The team call its technology platform Specific High Sensitivity Enzymatic Reporter Unlocking, or Sherlock, which the researchers tested with a number of different infectious disease samples. The tests show Sherlock can discriminate between small samples of Zika and dengue viruses, even with the amplification reagents freeze-dried and reconstituted with water later on, similar to processes used in remote clinics. Further tests show Sherlock able to detect Zika viruses in tiny blood, urine, and saliva samples, as well as potentially predict viral loads from Zika in patients.

In addition, Sherlock can distinguish between different bacteria and viral strains. The researchers report Sherlock analyzes DNA to detect dangerous bacteria to humans, such as E. coli and Pseudomonas aeruginosa, associated with health care facility infections, but also can discriminate among various strains of those bacteria. The technology likewise distinguishes between African and American Zika strains, and different dengue viruses.

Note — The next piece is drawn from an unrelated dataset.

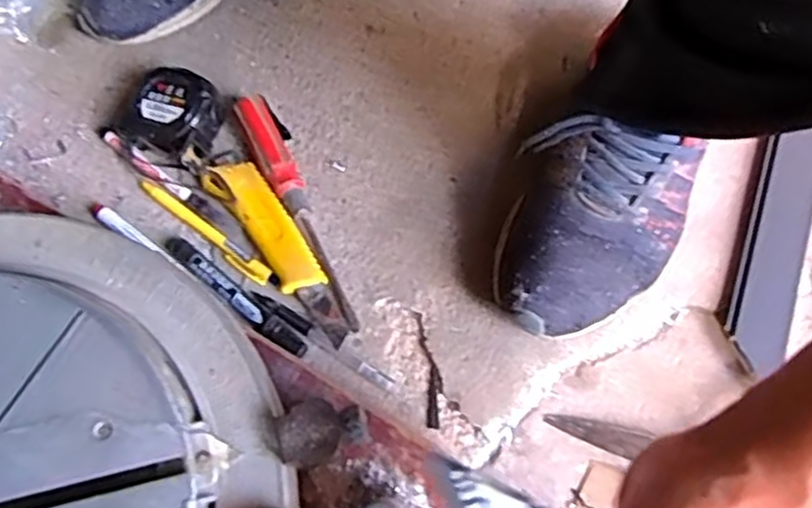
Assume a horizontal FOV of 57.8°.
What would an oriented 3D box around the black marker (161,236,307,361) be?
[{"bbox_3d":[-0.126,0.028,0.530,0.136,0.017,0.016,39,75,12],"label":"black marker"}]

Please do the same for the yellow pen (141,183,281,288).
[{"bbox_3d":[-0.149,-0.015,0.553,0.135,0.014,0.014,36,74,11],"label":"yellow pen"}]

Moreover, the researchers show Sherlock can analyze DNA samples for human genetic characteristics. The team collected saliva samples from 5 individuals, and used Sherlock to identify common genetic variations known as single-nucleotide polymorphisms, or SNPs. The researchers then compared Sherlock’s analyses with reports from the personal genetics company 23andMe, and found within 5 minutes that they matched. Further tests also show Sherlock can detect 2 cancer-causing mutations in blood samples.

The authors believe Sherlock has wide applications in diagnostics, particularly in simple paper-based tests that can be produced for as little as $0.61 each. The universities already applied for patents on the technologies. The web site of Editas Medicine, the company founded by Zhang and others to commercialize Crispr technology, so far lists no diagnostics in its product pipeline.